── 节选
Online: [ node1.a.com node2.a.com ]

 webip  (ocf::heartbeat:IPaddr):        Started node1.a.com 
 webserver      (lsb:httpd):    Started node2.a.com
资源运行于两个节点上,默认以均衡的方式进行工作,尽可能将不同的资源运行在不同的节点上;

3.定义资源约束
若想将多个资源运行在同一个节点上,则,做成组,或定义排列约束。
资源约束则用以指定在哪些群集节点上运行资源,以何种顺序装载资源,以及特定资源依赖于哪些其它资源。
pacemaker共给我们提供了三种资源约束方法:
        1)Resource Location(资源位置):定义资源可以、不可以或尽可能在哪些节点上运行;

        2)Resource Collocation(资源排列):排列约束定义集群资源可以、不可以在某个节点上同时运行;

        3)Resource Order(资源顺序):顺序约束定义集群资源在节点上启动的顺序;

3.1定义组,将资源运行在同一个节点上
定义资源组:
定义组webcluster,成员是后面的资源
crm(live)# configure
crm(live)configure# group webcluster webip webserver
crm(live)configure# verify
crm(live)configure# commit
crm(live)configure# show
node node1.a.com
node node2.a.com
primitive webip IPaddr \
        params ip=192.168.85.128
primitive webserver lsb:httpd
group webcluster webip webserver
property cib-bootstrap-options: \
        dc-version=1.1.11-97629de \
        cluster-infrastructure="classic openais (with plugin)" \
        expected-quorum-votes=2 \
        stonith-enabled=false
crm(live)configure# cd
crm(live)# status
Last updated: Fri Nov  6 18:55:18 2015
Last change: Fri Nov  6 18:55:04 2015
Stack: classic openais (with plugin)
Current DC: node1.a.com - partition with quorum
Version: 1.1.11-97629de
2 Nodes configured, 2 expected votes
2 Resources configured

Online: [ node1.a.com node2.a.com ]

 Resource Group: webcluster
     webip      (ocf::heartbeat:IPaddr):        Started node1.a.com 
     webserver  (lsb:httpd):    Started node1.a.com
 
3.2浏览器测试


3.3让node1离线,测试是否转移
crm(live)# node
crm(live)node# standby node1.a.com
crm(live)node# cd
crm(live)# status
Last updated: Fri Nov  6 18:57:58 2015
Last change: Fri Nov  6 18:57:38 2015
Stack: classic openais (with plugin)
────
── 所给数据
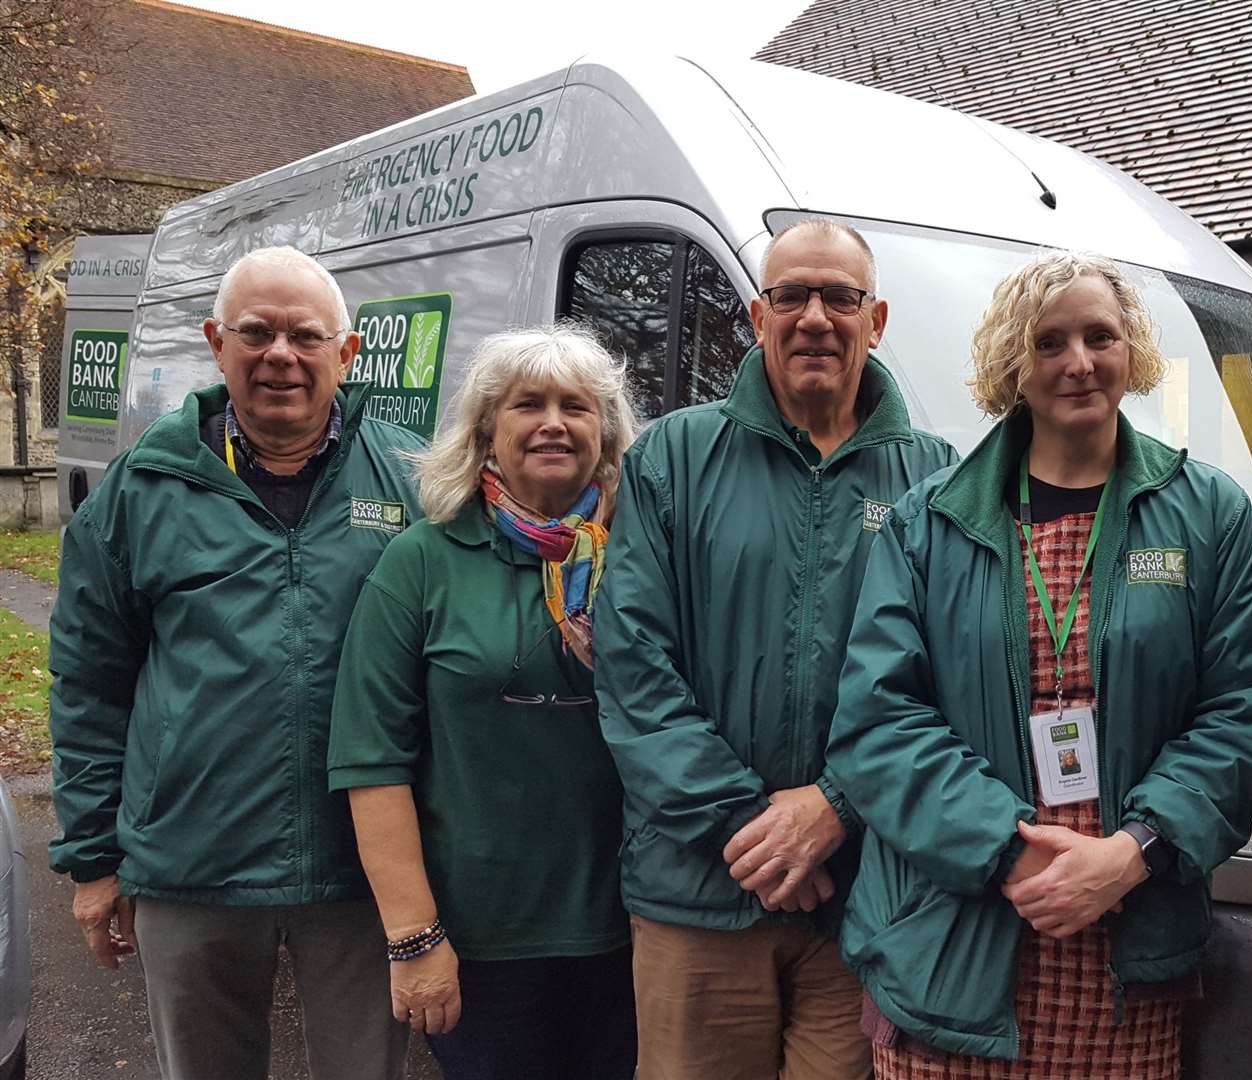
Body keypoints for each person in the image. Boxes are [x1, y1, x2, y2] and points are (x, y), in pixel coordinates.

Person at [826, 251, 1252, 1076]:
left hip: (1129, 933)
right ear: (1012, 360)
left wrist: (1134, 850)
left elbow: (1241, 706)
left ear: (1131, 349)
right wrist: (1011, 850)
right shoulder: (926, 523)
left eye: (1100, 336)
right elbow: (878, 720)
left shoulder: (1208, 512)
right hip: (956, 937)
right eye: (1049, 342)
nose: (1079, 362)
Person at [47, 246, 421, 1080]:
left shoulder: (413, 480)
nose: (280, 355)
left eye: (304, 336)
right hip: (192, 861)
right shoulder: (142, 489)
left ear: (347, 353)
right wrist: (92, 860)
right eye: (256, 332)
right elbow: (88, 682)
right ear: (217, 343)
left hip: (362, 868)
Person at [594, 217, 956, 1079]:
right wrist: (748, 824)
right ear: (757, 318)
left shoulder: (936, 479)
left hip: (860, 901)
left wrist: (836, 808)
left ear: (878, 321)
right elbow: (633, 661)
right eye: (791, 294)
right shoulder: (674, 456)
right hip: (698, 892)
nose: (816, 317)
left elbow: (950, 686)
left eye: (841, 296)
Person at [328, 325, 639, 1078]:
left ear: (608, 435)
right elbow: (372, 761)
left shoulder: (644, 556)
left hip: (634, 929)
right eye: (527, 404)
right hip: (480, 941)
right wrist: (413, 935)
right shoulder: (423, 562)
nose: (554, 423)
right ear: (485, 432)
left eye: (577, 406)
────
## 任务说明 1
请把节选中从含有“webip  (ocf::heartbeat:IPaddr):        Started”的地方开始、到“若想将多个资源运行在同一个节点上,则,做成组,或定义排列约束。”为止的部分原样抄写下来。
## 任务说明 2
用两句话概括这段节选。
这些数据在此用不到。

## 参考解答 1
webip  (ocf::heartbeat:IPaddr):        Started node1.a.com 
 webserver      (lsb:httpd):    Started node2.a.com
资源运行于两个节点上,默认以均衡的方式进行工作,尽可能将不同的资源运行在不同的节点上;

3.定义资源约束
若想将多个资源运行在同一个节点上,则,做成组,或定义排列约束。

## 参考解答 2
资源默认会尽量分散运行在不同节点上，若想让多个资源运行在同一节点，可以把它们做成组或定义排列约束，而 pacemaker 提供资源位置、资源排列和资源顺序三种约束方法。文中用 crm 定义了由 webip 和 webserver 组成的组 webcluster，提交后两个资源都在 node1.a.com 上启动，随后将 node1.a.com 设为 standby，以测试资源是否转移。